Mexican legend of La Llorona: its best-known version

  • In Colonial Mexico there lived an incredibly beautiful indigenous woman who fell madly in love with a Spanish gentleman with whom she had three beautiful children. The mother completely invested in her children and in her love for this Spanish man who, on the contrary, did nothing more than avoid her.
  • He stayed aloof and dodged her every time. The gossip said that the real reason for his distancing was based on the fear of ‘what will they say’ since he was a member of high society and the link with an indigenous woman could affect his status.
  • She insisted and insisted and he eluded and avoided her. This is how days and days passed until the man decided to leave the indigenous woman to marry a prestigious Spanish lady of high society.
  • Upon learning of her betrayal, the beautiful woman completely lost her mind to the point that her pain and despair led her to commit a true madness. She took her children in her arms, took them to the shores of Lake Texcoco, and hugged them tightly, conveying all the love she felt for them, and plunged them to drowning. After realizing what she had just done, she could not bear it and her herself He also took life.
  • Since that day, it is said that the soul of this woman cannot rest and every night she wanders dressed all in white through the lonely streets near the lake in search of her three children. The woman cries, moans and screams: “Oh my children!” and her cries of pain echo throughout the town…
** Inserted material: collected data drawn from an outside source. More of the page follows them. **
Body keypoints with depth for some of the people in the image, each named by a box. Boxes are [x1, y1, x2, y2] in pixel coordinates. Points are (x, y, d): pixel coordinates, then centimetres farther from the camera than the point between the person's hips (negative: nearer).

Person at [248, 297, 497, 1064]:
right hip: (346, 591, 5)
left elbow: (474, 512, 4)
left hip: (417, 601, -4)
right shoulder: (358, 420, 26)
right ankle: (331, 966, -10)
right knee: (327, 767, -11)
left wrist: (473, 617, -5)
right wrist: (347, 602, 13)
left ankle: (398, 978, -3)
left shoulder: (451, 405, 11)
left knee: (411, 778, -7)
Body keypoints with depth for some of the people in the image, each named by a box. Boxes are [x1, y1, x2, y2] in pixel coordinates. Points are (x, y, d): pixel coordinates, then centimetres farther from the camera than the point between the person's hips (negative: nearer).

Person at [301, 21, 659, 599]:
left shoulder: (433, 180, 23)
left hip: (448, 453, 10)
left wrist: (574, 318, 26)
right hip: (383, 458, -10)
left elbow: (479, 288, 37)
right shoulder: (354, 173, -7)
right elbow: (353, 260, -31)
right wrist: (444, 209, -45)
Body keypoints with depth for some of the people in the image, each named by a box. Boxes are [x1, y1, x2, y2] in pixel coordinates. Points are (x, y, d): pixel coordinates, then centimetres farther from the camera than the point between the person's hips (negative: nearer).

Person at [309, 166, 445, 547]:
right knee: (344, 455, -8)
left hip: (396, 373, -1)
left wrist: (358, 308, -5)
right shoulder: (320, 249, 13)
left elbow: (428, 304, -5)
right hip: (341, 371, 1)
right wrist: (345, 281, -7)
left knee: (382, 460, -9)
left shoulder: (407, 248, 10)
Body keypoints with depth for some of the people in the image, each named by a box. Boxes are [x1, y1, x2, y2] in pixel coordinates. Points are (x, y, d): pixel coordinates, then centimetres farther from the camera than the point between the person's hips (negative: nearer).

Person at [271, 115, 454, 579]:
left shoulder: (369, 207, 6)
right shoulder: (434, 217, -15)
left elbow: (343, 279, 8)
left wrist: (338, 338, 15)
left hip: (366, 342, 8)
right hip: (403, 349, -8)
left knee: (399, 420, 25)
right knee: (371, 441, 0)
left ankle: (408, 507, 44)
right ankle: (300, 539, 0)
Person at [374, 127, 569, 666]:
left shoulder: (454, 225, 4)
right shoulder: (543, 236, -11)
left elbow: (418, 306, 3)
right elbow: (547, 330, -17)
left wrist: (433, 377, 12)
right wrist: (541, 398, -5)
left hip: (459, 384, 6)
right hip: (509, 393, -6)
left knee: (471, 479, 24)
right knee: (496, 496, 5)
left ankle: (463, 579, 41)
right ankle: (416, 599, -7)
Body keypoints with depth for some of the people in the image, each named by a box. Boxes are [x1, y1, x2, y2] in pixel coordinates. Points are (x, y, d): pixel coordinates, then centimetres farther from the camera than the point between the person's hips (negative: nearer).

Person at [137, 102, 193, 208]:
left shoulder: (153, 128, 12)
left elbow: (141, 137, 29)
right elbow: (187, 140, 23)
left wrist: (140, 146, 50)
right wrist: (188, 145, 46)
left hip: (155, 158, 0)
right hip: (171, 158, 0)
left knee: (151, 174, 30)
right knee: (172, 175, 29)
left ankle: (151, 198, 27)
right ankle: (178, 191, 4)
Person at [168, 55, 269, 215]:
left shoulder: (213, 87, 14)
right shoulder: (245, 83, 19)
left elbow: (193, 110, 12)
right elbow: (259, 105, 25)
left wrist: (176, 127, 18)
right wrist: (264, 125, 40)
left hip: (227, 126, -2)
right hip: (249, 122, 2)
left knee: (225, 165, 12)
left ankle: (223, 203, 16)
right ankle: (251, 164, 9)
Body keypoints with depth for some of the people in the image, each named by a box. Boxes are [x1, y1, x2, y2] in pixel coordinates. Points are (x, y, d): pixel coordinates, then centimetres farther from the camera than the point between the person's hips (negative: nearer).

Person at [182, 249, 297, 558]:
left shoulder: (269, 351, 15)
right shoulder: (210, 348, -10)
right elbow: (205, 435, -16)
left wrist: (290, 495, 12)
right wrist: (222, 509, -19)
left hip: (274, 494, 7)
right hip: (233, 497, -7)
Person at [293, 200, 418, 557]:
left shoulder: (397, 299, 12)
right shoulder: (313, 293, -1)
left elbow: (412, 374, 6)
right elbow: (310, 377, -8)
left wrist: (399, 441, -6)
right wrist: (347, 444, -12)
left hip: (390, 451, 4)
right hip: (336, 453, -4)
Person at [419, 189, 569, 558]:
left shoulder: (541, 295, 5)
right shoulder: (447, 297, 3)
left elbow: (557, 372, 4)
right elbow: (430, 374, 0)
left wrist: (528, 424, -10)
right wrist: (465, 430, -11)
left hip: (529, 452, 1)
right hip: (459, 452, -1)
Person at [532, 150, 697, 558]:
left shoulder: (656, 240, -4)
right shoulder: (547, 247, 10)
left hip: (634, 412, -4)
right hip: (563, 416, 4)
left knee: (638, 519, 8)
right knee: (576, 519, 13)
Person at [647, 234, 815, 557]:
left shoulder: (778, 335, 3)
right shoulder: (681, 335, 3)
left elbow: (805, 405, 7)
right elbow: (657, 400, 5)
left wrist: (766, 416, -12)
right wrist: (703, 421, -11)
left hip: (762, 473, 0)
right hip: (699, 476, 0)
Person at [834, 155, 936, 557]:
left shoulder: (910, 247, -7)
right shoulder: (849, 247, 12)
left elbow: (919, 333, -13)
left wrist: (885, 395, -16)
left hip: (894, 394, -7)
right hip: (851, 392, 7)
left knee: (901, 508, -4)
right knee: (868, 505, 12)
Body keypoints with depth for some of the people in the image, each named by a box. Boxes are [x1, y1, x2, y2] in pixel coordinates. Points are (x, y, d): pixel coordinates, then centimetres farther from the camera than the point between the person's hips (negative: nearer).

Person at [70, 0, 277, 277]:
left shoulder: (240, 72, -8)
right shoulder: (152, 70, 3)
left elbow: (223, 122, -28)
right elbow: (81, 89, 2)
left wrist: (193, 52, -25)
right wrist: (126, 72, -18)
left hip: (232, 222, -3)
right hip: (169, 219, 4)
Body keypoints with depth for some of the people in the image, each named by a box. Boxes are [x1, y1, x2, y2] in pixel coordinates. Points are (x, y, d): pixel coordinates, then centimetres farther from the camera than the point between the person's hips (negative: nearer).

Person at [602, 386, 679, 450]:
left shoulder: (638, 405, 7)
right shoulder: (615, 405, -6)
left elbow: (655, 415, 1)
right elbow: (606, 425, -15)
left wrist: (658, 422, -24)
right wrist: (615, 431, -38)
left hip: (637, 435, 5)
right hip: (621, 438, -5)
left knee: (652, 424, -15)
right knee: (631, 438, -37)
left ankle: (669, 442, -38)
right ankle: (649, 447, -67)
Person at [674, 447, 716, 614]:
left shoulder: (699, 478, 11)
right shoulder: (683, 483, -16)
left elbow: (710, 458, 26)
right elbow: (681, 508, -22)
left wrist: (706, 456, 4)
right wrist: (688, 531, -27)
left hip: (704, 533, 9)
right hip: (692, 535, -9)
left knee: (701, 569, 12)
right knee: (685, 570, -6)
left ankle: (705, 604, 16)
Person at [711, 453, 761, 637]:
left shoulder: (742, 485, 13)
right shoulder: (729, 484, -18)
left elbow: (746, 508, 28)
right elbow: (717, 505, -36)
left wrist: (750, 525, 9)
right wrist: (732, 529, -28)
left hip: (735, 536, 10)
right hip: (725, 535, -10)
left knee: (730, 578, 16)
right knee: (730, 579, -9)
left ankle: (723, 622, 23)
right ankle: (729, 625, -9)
La Llorona and her saddest version

  1. In this other version of La Llorona, this woman is also represented in a white dress, with very long hair and a ghostly appearance. She also cries in pain for her children, although the reason is very different.
  2. It is said that La Llorona had a lover, but their relationship had been frustrated because death had surprised her in a totally unexpected way. When the woman died, the man was so sad that she began to neglect himself, first him and then his three children.
  3. Despite having a father, the children seemed like orphans and, therefore, every night La Llorona returned from beyond to take care of them, desperately searching for them through their screams and laments.

La Llorona and her original story

  • As you can see, the versions of the Mexican legend of La Llorona are infinite and in each part of Mexico they believe more in some stories or in others. However, most agree to connect the original story with the pre-Hispanic world. According to this version, La Llorona would be located approximately a decade before the arrival of the Spanish conquerors in Mexico back in 1521.
  • According to Fray Bernardino de Sahagún (a Franciscan missionary whose works have been very useful in reconstructing events in ancient Mexico) the indigenous peoples assured him that they had seen and heard a woman with a ghostly appearance who walked the streets at night shouting: “! My children, we have to go away!” or “My children, where will I take you?” These shouts were an attempt to warn the natives about the massacre that was soon to take place with the arrival of the Spanish conquistadors.

Other versions of La Llorona

  1. Another of the meanings attributed to this woman is that of “the traitor”. According to the Mexican historian Efraín Franco Frías, in the colonial era (1521-1821), the legend began to gain strength that La Llorona was an indigenous woman known as “Malinche” who, upon the arrival of the Spanish army, became the lover of the conqueror. Hernan Cortes.
  2. With him she had a son, but at the time, when Cortés returned to Spain, he took it from her without her doing absolutely nothing to prevent it. Not even her regrets made it possible for her to see his offspring again.
  3. Malinche precisely means traitor and the indigenous people saw in La Llorona the personification of betrayal and a symbol of sad, offended and humiliated motherhood.
  4. Whatever the true story of La Llorona, the truth is that they all have one thing in common: the heartbreaking pain of a mother who has lost her children. A mother who’s crying is so extremely intense that with the passage of time she has become a legend.